I don't much about the data. I have just been asked to optimize this query.
I have just attached an image with sample data
alt text

BrianE 2013-04-16 14:18:14
After looking at this for a few minutes, I'd say it doesn't look like you really need to join tmp_CU_IncidentCalendarWithOutDownOrPartial to itself and then do two separate "WHERE NOT EXISTS" with the same table again. I think you should consider if there's a way you can do all the self comparison in one shot. If you're trying to find only the most recent transactions, you could do MAX(EndTime) GROUP BY AssetID, for instance. How many records are in this table?
BrianE 2013-04-16 14:31:44
Also, I have a related question for others who may be posting answers. When using a "WHERE NOT EXISTS," I typically use SELECT 1 instead of SELECT *. This seems more optimized to me because you're returning an integer instead of a row of data, and all you want to know is whether something exists. SQL server may treat these the same though. Does anyone know which is better?
Aaron Bertrand 2013-04-16 14:34:06
They are identical – SQL Server optimizes that away. It knows that an EXISTS / NOT EXISTS just returns true or false as opposed to returning any data, so it completely ignores the column list. I use 1, like you, but for a different reason: self-documentation.
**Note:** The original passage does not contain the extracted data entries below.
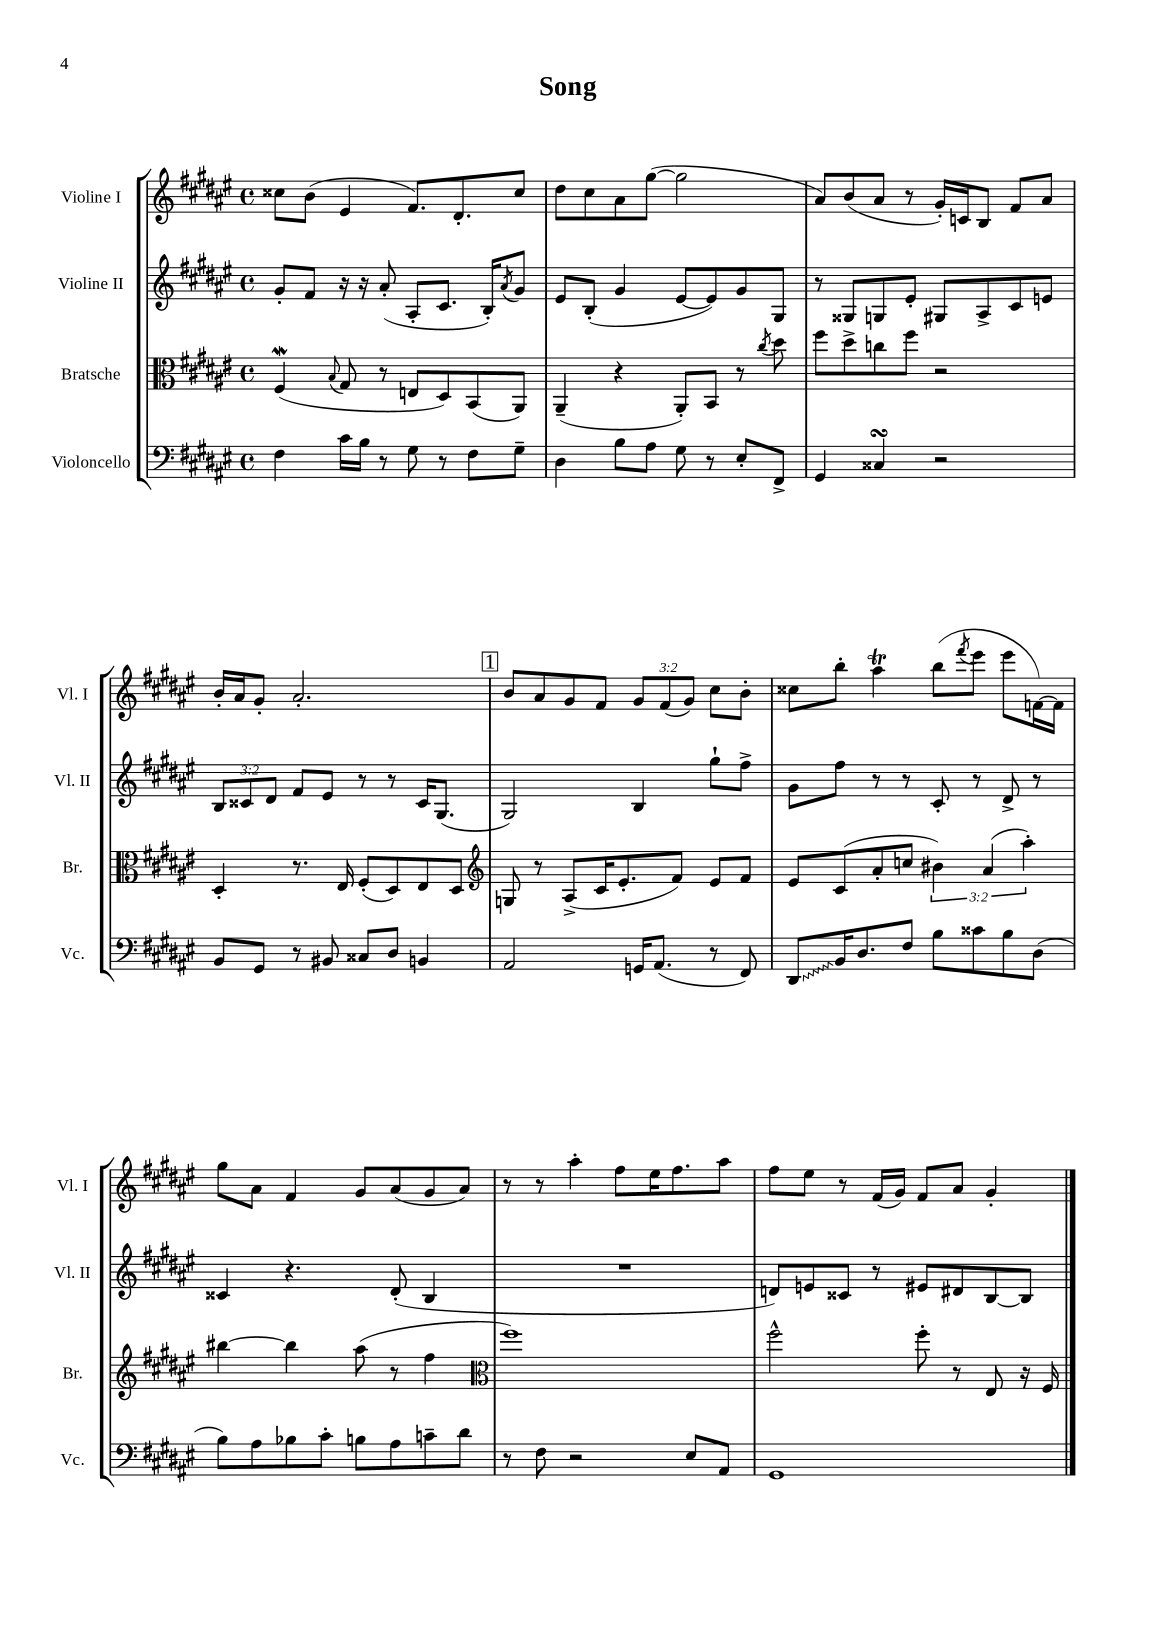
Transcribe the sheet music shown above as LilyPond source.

\header { title = "Song" }
<<
\new StaffGroup <<
\new Staff = "s0" \with { instrumentName = "Violine I" shortInstrumentName = "Vl. I" } {
    \clef treble \key fis \major \defaultTimeSignature \time 4/4 \override Staff.TupletNumber.text = #tuplet-number::calc-fraction-text
    cisis''8 b'8( eis'4 fis'8.) dis'8.-. cisis''8 |
    dis''8 cis''8 ais'8 gis''8~( gis''2 |
    ais'8) b'8( ais'8 r8 gis'16-.) c'16 b8 fis'8 ais'8 |
    b'16-. ais'16 gis'8-. ais'2.-. |
    \mark \markup { \box "1" } b'8 ais'8 gis'8 fis'8 \tuplet 3/2 { gis'8 fis'8( gis'8) } cis''8 b'8-. |
    cisis''8 b''8-. ais''4\trill b''8( \acciaccatura { fis'''8 } eis'''8 eis'''8 f'16~) f'16 |
    gis''8 ais'8 fis'4 gis'8 ais'8( gis'8 ais'8) |
    r8 r8 ais''4-. fis''8 eis''16 fis''8. ais''8 |
    fis''8 eis''8 r8 fis'16( gis'16) fis'8 ais'8 gis'4-. \bar "|." |
}
\new Staff = "s1" \with { instrumentName = "Violine II" shortInstrumentName = "Vl. II" } {
    \clef treble \key fis \major \defaultTimeSignature \time 4/4 \override Staff.TupletNumber.text = #tuplet-number::calc-fraction-text
    gis'8-. fis'8 r16 r16 ais'8-.( ais8-. cis'8. b16-.) \acciaccatura { ais'8 } gis'8 |
    eis'8 b8-.( gis'4 eis'8~ eis'8) gis'8 gis8 |
    r8 gisis8 g8 eis'8-. gis8 ais8-> cis'8 e'8 |
    \tuplet 3/2 { b8 cisis'8 dis'8 } fis'8 eis'8 r8 r8 cisis'16 gis8.( |
    \mark \markup { \box "1" } gis2) b4 gis''8-! fis''8-> |
    gis'8 fis''8 r8 r8 cis'8-. r8 dis'8-> r8 |
    cisis'4 r4. dis'8-.( b4 |
    R1 |
    d'8) e'8 cisis'8 r8 eis'8 dis'8 b8~ b8 \bar "|." |
}
\new Staff = "s2" \with { instrumentName = "Bratsche" shortInstrumentName = "Br." } {
    \clef alto \key fis \major \defaultTimeSignature \time 4/4 \override Staff.TupletNumber.text = #tuplet-number::calc-fraction-text
    fis4\mordent( \appoggiatura { b8 } gis8 r8 e8 dis8) b,8( ais,8) |
    ais,4--( r4 ais,8-.) b,8 r8 \acciaccatura { cis''8 } dis''8 |
    fis''8 dis''8-> c''8 fis''8 r2 |
    dis4-. r8. eis16 fis8-.( dis8) eis8 dis8 |
    \mark \markup { \box "1" } \clef treble g8 r8 ais8->( cis'16 eis'8.-. fis'8) eis'8 fis'8 |
    eis'8 cis'8( ais'8-. c''8 \tuplet 3/2 { bis'4) ais'4( ais''4-.) } |
    bis''4~ bis''4 ais''8( r8 fis''4 |
    \clef alto fis''1) |
    fis''2-^ fis''8-. r8 eis8 r16 fis16 \bar "|." |
}
\new Staff = "s3" \with { instrumentName = "Violoncello" shortInstrumentName = "Vc." } {
    \clef bass \key fis \major \defaultTimeSignature \time 4/4
    fis4 cis'16 b16 r8 gis8 r8 fis8 gis8-- |
    dis4 b8 ais8 gis8 r8 eis8-. fis,8-> |
    gis,4 cisis4\turn r2 |
    b,8 gis,8 r8 bis,8 cisis8 dis8 b,4 |
    \mark \markup { \box "1" } ais,2 g,16 ais,8.( r8 fis,8) |
    \once \override Glissando.style = #'zigzag dis,8\glissando b,16 dis8. fis8 b8 cisis'8 b8 dis8( |
    b8) ais8 bes8 cis'8-. b8 ais8 c'8-- dis'8 |
    r8 fis8 r2 eis8 ais,8 |
    gis,1 \bar "|." |
}
>>
>>
\layout { \context { \Score \remove "Bar_number_engraver" } }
SELECT 1 makes it absolutely clear that the subquery does not return real data, in the event that someone missed the leading EXISTS / NOT EXISTS.
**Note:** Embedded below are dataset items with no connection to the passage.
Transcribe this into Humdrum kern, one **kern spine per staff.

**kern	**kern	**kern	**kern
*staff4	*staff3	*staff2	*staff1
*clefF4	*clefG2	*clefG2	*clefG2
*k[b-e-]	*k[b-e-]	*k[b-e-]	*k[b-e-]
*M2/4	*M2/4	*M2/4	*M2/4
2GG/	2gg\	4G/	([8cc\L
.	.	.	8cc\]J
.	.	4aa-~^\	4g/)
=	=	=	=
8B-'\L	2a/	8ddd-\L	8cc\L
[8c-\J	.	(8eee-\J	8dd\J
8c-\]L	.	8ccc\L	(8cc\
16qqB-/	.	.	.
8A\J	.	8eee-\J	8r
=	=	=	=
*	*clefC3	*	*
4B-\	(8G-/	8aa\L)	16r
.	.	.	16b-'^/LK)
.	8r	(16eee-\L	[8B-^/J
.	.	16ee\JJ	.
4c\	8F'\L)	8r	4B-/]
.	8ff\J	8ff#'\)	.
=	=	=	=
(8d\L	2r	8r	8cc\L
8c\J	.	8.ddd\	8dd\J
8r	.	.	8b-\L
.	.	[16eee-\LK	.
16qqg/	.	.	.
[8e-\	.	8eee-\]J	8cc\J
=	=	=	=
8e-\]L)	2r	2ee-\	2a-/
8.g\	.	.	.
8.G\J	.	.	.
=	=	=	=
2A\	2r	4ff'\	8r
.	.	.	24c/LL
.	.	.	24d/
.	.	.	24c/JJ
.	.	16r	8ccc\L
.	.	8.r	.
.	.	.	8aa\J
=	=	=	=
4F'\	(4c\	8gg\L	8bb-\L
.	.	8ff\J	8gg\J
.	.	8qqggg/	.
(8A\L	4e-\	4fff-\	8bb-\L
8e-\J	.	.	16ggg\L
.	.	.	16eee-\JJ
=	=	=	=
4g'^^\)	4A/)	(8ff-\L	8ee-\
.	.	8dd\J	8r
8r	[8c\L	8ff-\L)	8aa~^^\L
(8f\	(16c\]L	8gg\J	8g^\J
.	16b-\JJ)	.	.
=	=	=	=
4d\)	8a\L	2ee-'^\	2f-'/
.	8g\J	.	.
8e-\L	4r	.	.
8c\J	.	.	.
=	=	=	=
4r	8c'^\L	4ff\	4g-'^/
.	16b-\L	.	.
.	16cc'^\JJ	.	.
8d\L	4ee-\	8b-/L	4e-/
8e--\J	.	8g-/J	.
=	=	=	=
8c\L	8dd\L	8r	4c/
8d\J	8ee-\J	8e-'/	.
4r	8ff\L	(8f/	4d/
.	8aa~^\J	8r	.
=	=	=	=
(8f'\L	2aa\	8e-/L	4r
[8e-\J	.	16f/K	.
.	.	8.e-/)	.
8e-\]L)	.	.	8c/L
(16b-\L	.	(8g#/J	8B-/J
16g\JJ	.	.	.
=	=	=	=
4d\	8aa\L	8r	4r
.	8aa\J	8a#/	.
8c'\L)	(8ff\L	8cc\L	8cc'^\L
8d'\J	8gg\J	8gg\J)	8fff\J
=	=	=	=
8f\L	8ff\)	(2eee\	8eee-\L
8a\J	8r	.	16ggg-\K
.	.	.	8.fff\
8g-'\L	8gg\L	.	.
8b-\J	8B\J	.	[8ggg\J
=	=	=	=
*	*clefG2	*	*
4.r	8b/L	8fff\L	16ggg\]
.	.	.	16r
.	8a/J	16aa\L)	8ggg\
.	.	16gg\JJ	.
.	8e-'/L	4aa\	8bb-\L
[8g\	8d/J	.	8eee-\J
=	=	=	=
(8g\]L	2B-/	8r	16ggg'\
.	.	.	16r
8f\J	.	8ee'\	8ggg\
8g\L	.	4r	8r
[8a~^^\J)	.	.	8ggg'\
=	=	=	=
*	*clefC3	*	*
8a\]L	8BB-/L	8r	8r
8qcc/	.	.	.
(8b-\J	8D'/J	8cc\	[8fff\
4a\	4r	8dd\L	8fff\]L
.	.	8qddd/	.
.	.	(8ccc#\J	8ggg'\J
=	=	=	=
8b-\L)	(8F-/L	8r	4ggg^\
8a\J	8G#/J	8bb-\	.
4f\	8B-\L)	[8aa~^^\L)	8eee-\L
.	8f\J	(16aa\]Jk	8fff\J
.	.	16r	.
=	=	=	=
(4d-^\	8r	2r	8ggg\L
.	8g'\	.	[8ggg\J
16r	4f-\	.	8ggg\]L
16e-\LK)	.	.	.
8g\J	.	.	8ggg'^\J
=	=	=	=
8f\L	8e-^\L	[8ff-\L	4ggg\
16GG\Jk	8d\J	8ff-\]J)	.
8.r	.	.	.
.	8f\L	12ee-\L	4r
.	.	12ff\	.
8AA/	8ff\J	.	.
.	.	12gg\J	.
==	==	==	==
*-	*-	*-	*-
BrianE 2013-04-16 14:50:54
That's what I figured; thanks for confirming!
kfraz 2013-04-16 15:25:15
I think you are trying to find the first Start time and the last end time for an assetID for a day. If so look at query below. I didn't have time to create test data but it should be close.

SELECT  s1.AssetID ,
        s1.Date ,
        s1.CalanderStartTime ,
        DATEDIFF(Minute, s1.CalanderStartTime, t1.CalanderEndTime) [Minutes]
FROM    (SELECT AssetID ,
                [Date] ,
                CalanderStartTime ,
                ROW_NUMBER() OVER (PARTITION BY AssetID, [Date] 
                           ORDER BY AssetID, [Date], CalanderStartTime ASC
                          ) AS StartOrder
         FROM   dbo.tmp_CU_IncidentCalendarWithOutDownOrPartial
        ) AS s1
        LEFT OUTER JOIN (SELECT CalanderStartTime ,
            [DATE] ,
            ROW_NUMBER() OVER (PARTITION BY AssetID,
            [Date] ORDER BY AssetID, [Date], CalanderEndTime DESC) AS EndOrder
                         FROM   dbo.tmp_CU_IncidentCalendarWithOutDownOrPartial
                        ) t1 ON s1.AssetID = t1.AssetID
                                AND s1.[DATE] = t1.[DATE]
                                AND s1.StartOrder = t1.EndOrder
WHERE   s1.StartOrder = 1
        AND t1.EndOrder = 1
ORDER BY s1.CalanderStartTime